[Dataset items]
● ● ● ● ● ● ●
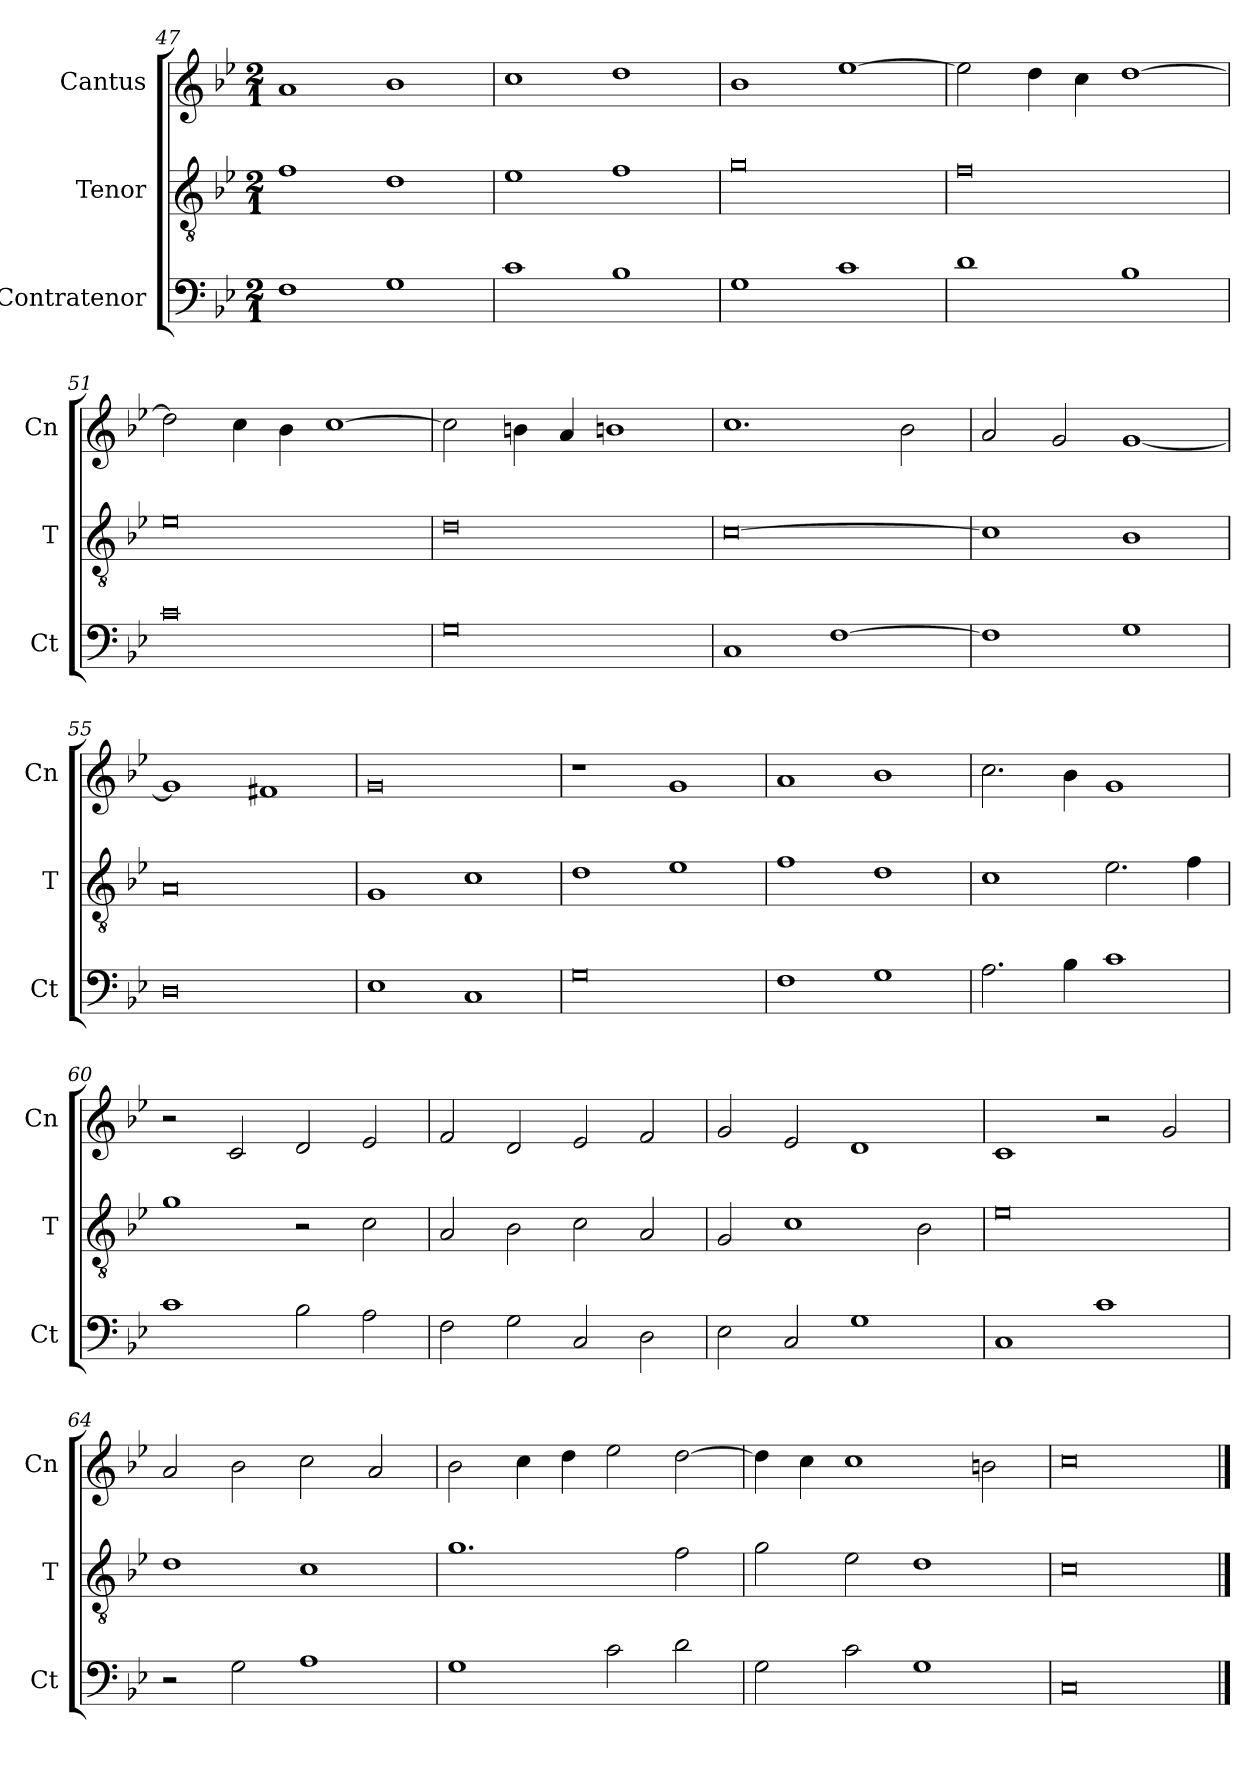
**kern	**kern	**kern
*part3	*part2	*part1
*staff3	*staff2	*staff1
*I"Contratenor	*I"Tenor	*I"Cantus
*I'Ct	*I'T	*I'Cn
*clefF4	*clefGv2	*clefG2
*k[b-e-]	*k[b-e-]	*k[b-e-]
*M2/1	*M2/1	*M2/1
=47	=47	=47
1F	1f	1a
1G	1d	1b-
=48	=48	=48
1c	1e-	1cc
1B-	1f	1dd
=49	=49	=49
1G	0g	1b-
1c	.	[1ee-
=50	=50	=50
1d	0f	2ee-\]
.	.	4dd\
.	.	4cc\
1B-	.	[1dd
=51	=51	=51
0c	0e-	2dd\]
.	.	4cc\
.	.	4b-\
.	.	[1cc
=52	=52	=52
0G	0d	2cc\]
.	.	4bn\
.	.	4a/
.	.	1bn
=53	=53	=53
1C	[0c	1.cc
[1F	.	.
.	.	2b-\
=54	=54	=54
1F]	1c]	2a/
.	.	2g/
1G	1B-	[1g
=55	=55	=55
0D	0A	1g]
.	.	1f#X
=56	=56	=56
1E-	1G	0g
1C	1c	.
=57	=57	=57
0G	1d	1r
.	1e-	1g
=58	=58	=58
1F	1f	1a
1G	1d	1b-
=59	=59	=59
2.A\	1c	2.cc\
4B-\	.	4b-\
1c	2.e-\	1g
.	4f\	.
=60	=60	=60
1c	1g	2r
.	.	2c/
2B-\	2r	2d/
2A\	2c\	2e-/
=61	=61	=61
2F\	2A/	2f/
2G\	2B-\	2d/
2C/	2c\	2e-/
2D\	2A/	2f/
=62	=62	=62
2E-\	2G/	2g/
2C/	1c	2e-/
1G	.	1d
.	2B-\	.
=63	=63	=63
1C	0e-	1c
1c	.	2r
.	.	2g/
=64	=64	=64
2r	1d	2a/
2G\	.	2b-\
1A	1c	2cc\
.	.	2a/
=65	=65	=65
1G	1.g	2b-\
.	.	4cc\
.	.	4dd\
2c\	.	2ee-\
2d\	2f\	[2dd\
=66	=66	=66
2G\	2g\	4dd\]
.	.	4cc\
2c\	2e-\	1cc
1G	1d	.
.	.	2bn\
=67	=67	=67
0C	0c	0cc
==	==	==
*-	*-	*-
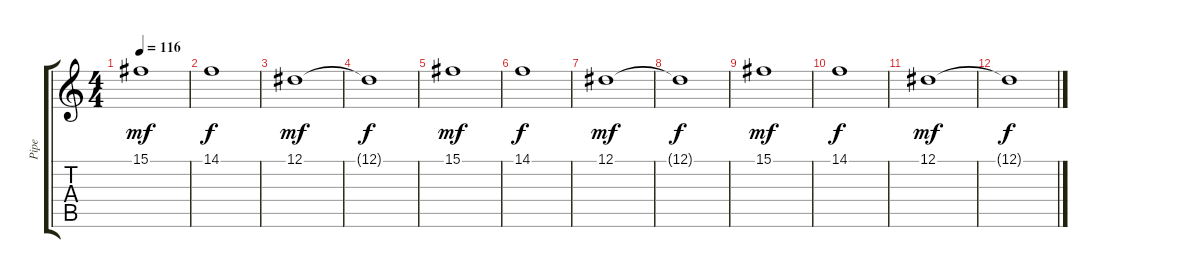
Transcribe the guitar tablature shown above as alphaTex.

\track ("Pipe" "Pipe") {instrument shakuhachi}
\staff {score tabs}
\tuning (Eb4 Bb3 Gb3 Db3 Ab2 Eb2) {hide}
\ts (4 4)
\tempo 116
\clef g2
\ks c
15.1.1{dy mf} |
14.1.1{dy f} |
12.1.1{dy mf} |
12.1{t}.1{dy f} |
15.1.1{dy mf} |
14.1.1{dy f} |
12.1.1{dy mf} |
12.1{t}.1{dy f} |
15.1.1{dy mf} |
14.1.1{dy f} |
12.1.1{dy mf} |
12.1{t}.1{dy f}
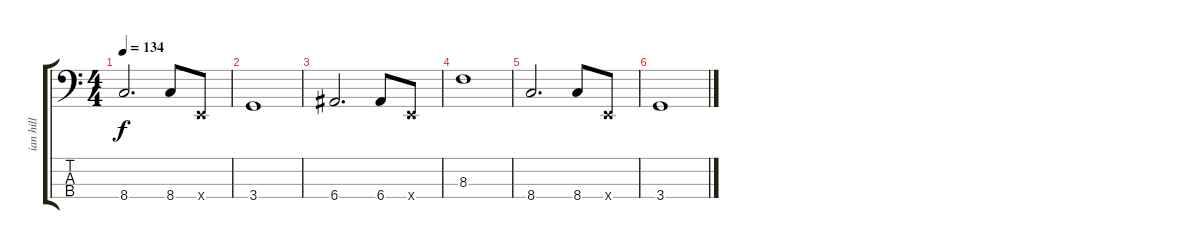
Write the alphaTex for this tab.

\track ("ian hill" "ian hill") {instrument electricbasspick}
\staff {score tabs}
\tuning (G2 D2 A1 E1) {hide}
\ts (4 4)
\tempo 134
\clef f4
\ks c
8.4.2{d dy f} 8.4.8 0.4{x}.8 |
3.4.1 |
6.4.2{d} 6.4.8 0.4{x}.8 |
8.3.1 |
8.4.2{d} 8.4.8 0.4{x}.8 |
3.4.1
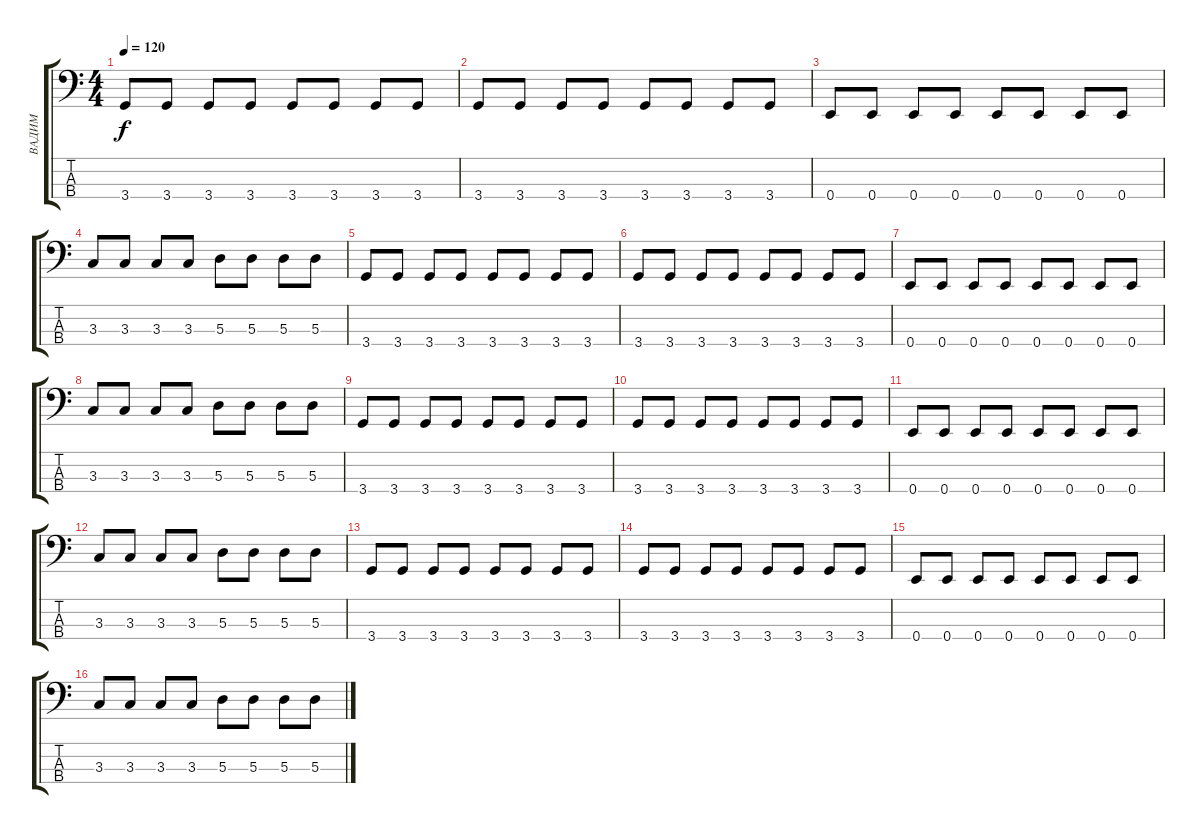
● ● ● ● ● ● ●
**Directive**
Copy out every line of the records above character for character, leaving out the pictures.

**Response to the exercise**
**kern	**kern	**kern
*part3	*part2	*part1
*staff3	*staff2	*staff1
*I"Contratenor	*I"Tenor	*I"Cantus
*I'Ct	*I'T	*I'Cn
*clefF4	*clefGv2	*clefG2
*k[b-e-]	*k[b-e-]	*k[b-e-]
*M2/1	*M2/1	*M2/1
=47	=47	=47
1F	1f	1a
1G	1d	1b-
=48	=48	=48
1c	1e-	1cc
1B-	1f	1dd
=49	=49	=49
1G	0g	1b-
1c	.	[1ee-
=50	=50	=50
1d	0f	2ee-\]
.	.	4dd\
.	.	4cc\
1B-	.	[1dd
=51	=51	=51
0c	0e-	2dd\]
.	.	4cc\
.	.	4b-\
.	.	[1cc
=52	=52	=52
0G	0d	2cc\]
.	.	4bn\
.	.	4a/
.	.	1bn
=53	=53	=53
1C	[0c	1.cc
[1F	.	.
.	.	2b-\
=54	=54	=54
1F]	1c]	2a/
.	.	2g/
1G	1B-	[1g
=55	=55	=55
0D	0A	1g]
.	.	1f#X
=56	=56	=56
1E-	1G	0g
1C	1c	.
=57	=57	=57
0G	1d	1r
.	1e-	1g
=58	=58	=58
1F	1f	1a
1G	1d	1b-
=59	=59	=59
2.A\	1c	2.cc\
4B-\	.	4b-\
1c	2.e-\	1g
.	4f\	.
=60	=60	=60
1c	1g	2r
.	.	2c/
2B-\	2r	2d/
2A\	2c\	2e-/
=61	=61	=61
2F\	2A/	2f/
2G\	2B-\	2d/
2C/	2c\	2e-/
2D\	2A/	2f/
=62	=62	=62
2E-\	2G/	2g/
2C/	1c	2e-/
1G	.	1d
.	2B-\	.
=63	=63	=63
1C	0e-	1c
1c	.	2r
.	.	2g/
=64	=64	=64
2r	1d	2a/
2G\	.	2b-\
1A	1c	2cc\
.	.	2a/
=65	=65	=65
1G	1.g	2b-\
.	.	4cc\
.	.	4dd\
2c\	.	2ee-\
2d\	2f\	[2dd\
=66	=66	=66
2G\	2g\	4dd\]
.	.	4cc\
2c\	2e-\	1cc
1G	1d	.
.	.	2bn\
=67	=67	=67
0C	0c	0cc
==	==	==
*-	*-	*-
Transcribe the guitar tablature shown above as alphaTex.

\track ("Pipe" "Pipe") {instrument shakuhachi}
\staff {score tabs}
\tuning (Eb4 Bb3 Gb3 Db3 Ab2 Eb2) {hide}
\ts (4 4)
\tempo 116
\clef g2
\ks c
15.1.1{dy mf} |
14.1.1{dy f} |
12.1.1{dy mf} |
12.1{t}.1{dy f} |
15.1.1{dy mf} |
14.1.1{dy f} |
12.1.1{dy mf} |
12.1{t}.1{dy f} |
15.1.1{dy mf} |
14.1.1{dy f} |
12.1.1{dy mf} |
12.1{t}.1{dy f}
Write the alphaTex for this tab.

\track ("ian hill" "ian hill") {instrument electricbasspick}
\staff {score tabs}
\tuning (G2 D2 A1 E1) {hide}
\ts (4 4)
\tempo 134
\clef f4
\ks c
8.4.2{d dy f} 8.4.8 0.4{x}.8 |
3.4.1 |
6.4.2{d} 6.4.8 0.4{x}.8 |
8.3.1 |
8.4.2{d} 8.4.8 0.4{x}.8 |
3.4.1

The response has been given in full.